The UK Ministry of Defense wants to ensure it remains able to protect Britain’s interests when the region opens up in the coming years due to melting sea ice.
Wallace is currently in Norway to visit NATO’s Cold Responses exercise at Bardufoss on Tuesday and the Russian border at Sør-Varanger on Wednesday. At a press conference during the visit, Wallace said Britain would engage militarily in the Nordic countries to protect the North Atlantic.
Forces are likely to rotate between Norway, Sweden, Finland and other places in the region.
Anti-submarine fighter aircraft
When launching the strategy, he also said Britain would deploy anti-submarine warplanes to the Arctic because increased access means increased threat from Russia. The planes belong to the Royal Air Force and are part of nine P-8 Poseidon maritime surveillance planes from Lossiemouth military airport in Moray specially designed to monitor Russian underwater activity.
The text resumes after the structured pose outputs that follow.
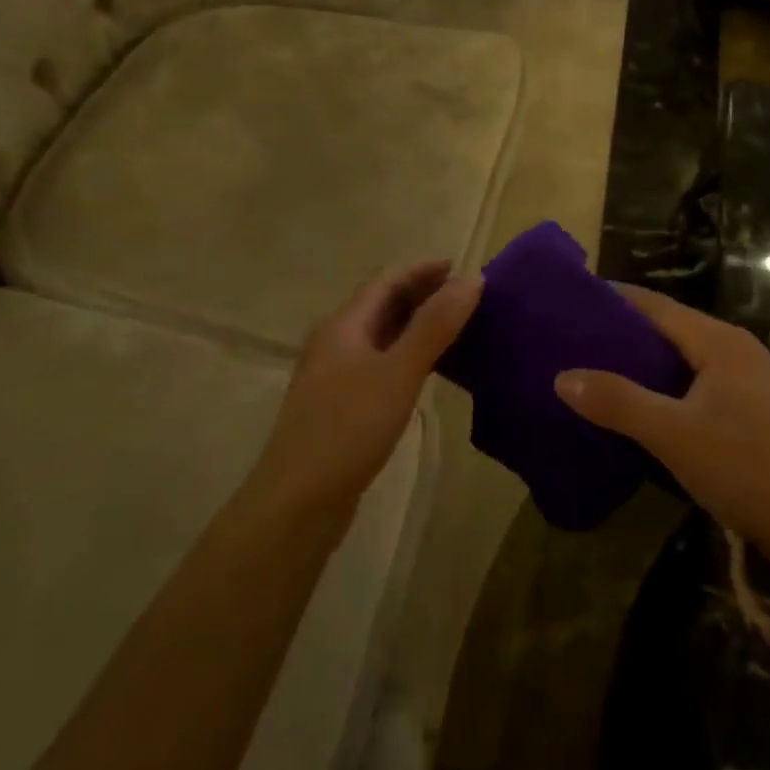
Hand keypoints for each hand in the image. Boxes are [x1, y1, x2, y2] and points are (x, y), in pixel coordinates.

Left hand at [254, 262, 481, 515]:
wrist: (298, 502)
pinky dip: (407, 352)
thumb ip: (435, 325)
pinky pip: (379, 361)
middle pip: (382, 303)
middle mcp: (335, 340)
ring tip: (455, 326)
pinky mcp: (340, 403)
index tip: (462, 268)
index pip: (387, 280)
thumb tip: (472, 278)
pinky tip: (426, 369)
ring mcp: (334, 373)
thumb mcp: (399, 372)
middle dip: (422, 293)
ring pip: (381, 334)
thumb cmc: (349, 428)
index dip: (424, 270)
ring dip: (416, 323)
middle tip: (465, 296)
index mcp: (344, 324)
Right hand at [555, 285, 769, 554]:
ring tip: (600, 367)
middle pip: (671, 327)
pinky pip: (698, 381)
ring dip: (646, 360)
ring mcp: (749, 380)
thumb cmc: (745, 467)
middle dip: (626, 330)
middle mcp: (736, 349)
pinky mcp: (754, 409)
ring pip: (685, 357)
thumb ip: (618, 402)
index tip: (574, 299)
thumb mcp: (673, 434)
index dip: (616, 299)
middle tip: (577, 337)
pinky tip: (644, 404)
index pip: (656, 305)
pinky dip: (667, 384)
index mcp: (719, 341)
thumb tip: (563, 376)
The document says Moscow has invested in military infrastructure and equipment for sea ice, established a new Joint Strategic Arctic Command and reopened Cold War bases north of the Arctic Circle, including on the Franz Joseph Land, which became operational in 2018, and the Kotelny Island Base opening in December 2016.
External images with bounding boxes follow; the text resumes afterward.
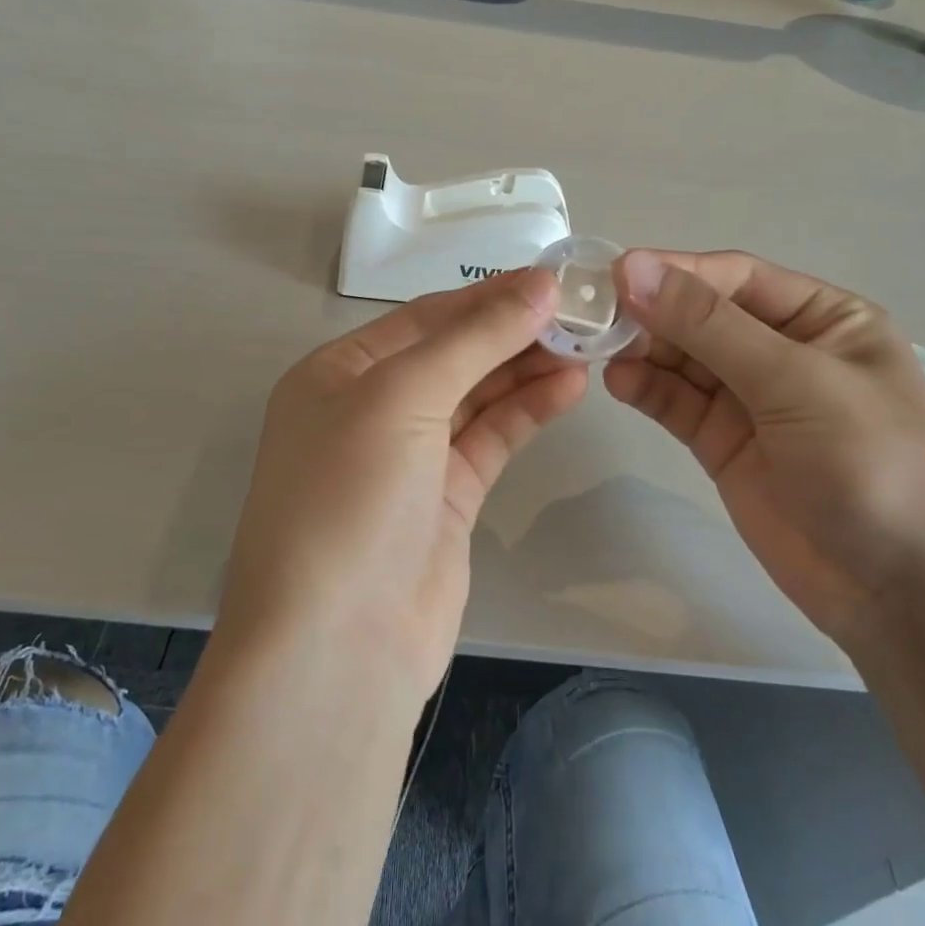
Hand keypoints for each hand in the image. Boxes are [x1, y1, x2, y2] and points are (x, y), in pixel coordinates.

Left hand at [219, 270, 587, 703]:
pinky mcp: (445, 500)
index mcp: (338, 374)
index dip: (487, 297)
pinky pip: (490, 440)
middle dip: (512, 332)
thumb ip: (474, 339)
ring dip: (526, 369)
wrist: (339, 647)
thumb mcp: (402, 397)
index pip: (423, 319)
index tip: (552, 279)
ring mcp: (409, 459)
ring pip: (476, 397)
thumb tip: (539, 284)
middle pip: (453, 355)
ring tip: (586, 344)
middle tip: (581, 312)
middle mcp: (369, 410)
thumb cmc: (351, 498)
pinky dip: (526, 412)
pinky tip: (569, 386)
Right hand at [604, 250, 924, 650]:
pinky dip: (647, 390)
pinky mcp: (723, 444)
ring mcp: (751, 401)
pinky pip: (678, 404)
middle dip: (653, 313)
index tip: (615, 275)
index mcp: (823, 319)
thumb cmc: (873, 465)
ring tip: (600, 351)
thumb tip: (634, 267)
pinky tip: (619, 383)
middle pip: (702, 317)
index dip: (676, 272)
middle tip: (595, 317)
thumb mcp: (796, 381)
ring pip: (683, 360)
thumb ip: (710, 326)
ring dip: (643, 351)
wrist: (903, 594)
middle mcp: (783, 351)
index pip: (735, 278)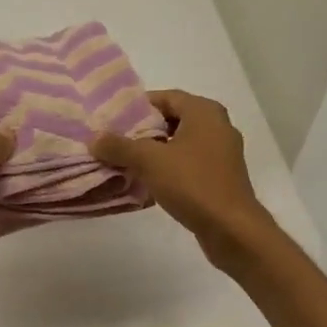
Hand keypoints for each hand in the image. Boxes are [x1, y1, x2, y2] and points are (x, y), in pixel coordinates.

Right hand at [92, 90, 275, 267]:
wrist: (231, 228)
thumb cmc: (192, 184)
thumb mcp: (149, 161)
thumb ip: (120, 146)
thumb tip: (95, 138)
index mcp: (204, 112)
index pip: (166, 97)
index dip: (138, 106)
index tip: (113, 119)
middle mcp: (217, 126)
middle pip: (173, 120)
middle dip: (144, 131)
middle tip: (116, 141)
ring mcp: (222, 153)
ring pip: (180, 144)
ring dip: (155, 152)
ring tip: (126, 162)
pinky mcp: (221, 177)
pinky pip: (189, 164)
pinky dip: (169, 168)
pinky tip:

“The High North means a lot to Britain and British defence. Development in the Arctic impacts our environment, our wealth, our energy supply and our security,” says Wallace.
Like during the cold war
It stresses that as the region’s closest non-Arctic neighbour, Britain will continue to work with its allies and partners to ensure increased access to the region and that resources can be managed in a safe, sustainable and responsible.
The Ministry of Defense writes in its 16-page document that Russian submarine activity in the North Atlantic has now reached Cold War levels.
“The Arctic has always been an area of low tension and we want it to stay that way,” said Ben Wallace.
Threats and Opportunities
In order to protect the Arctic against rising tensions, the British Ministry of Defense has decided that a shipping company, two amphibious warfare ships and helicopters, which make up the British Near Coastal Response Group, will be periodically deployed in the Arctic.
Defense Minister Ben Wallace says less sea ice brings threats as well as opportunities; Russia’s increasingly militarized approach to the region as well as China’s support around the Polar Silk Road opens up a series of infrastructure challenges as well as new opportunities.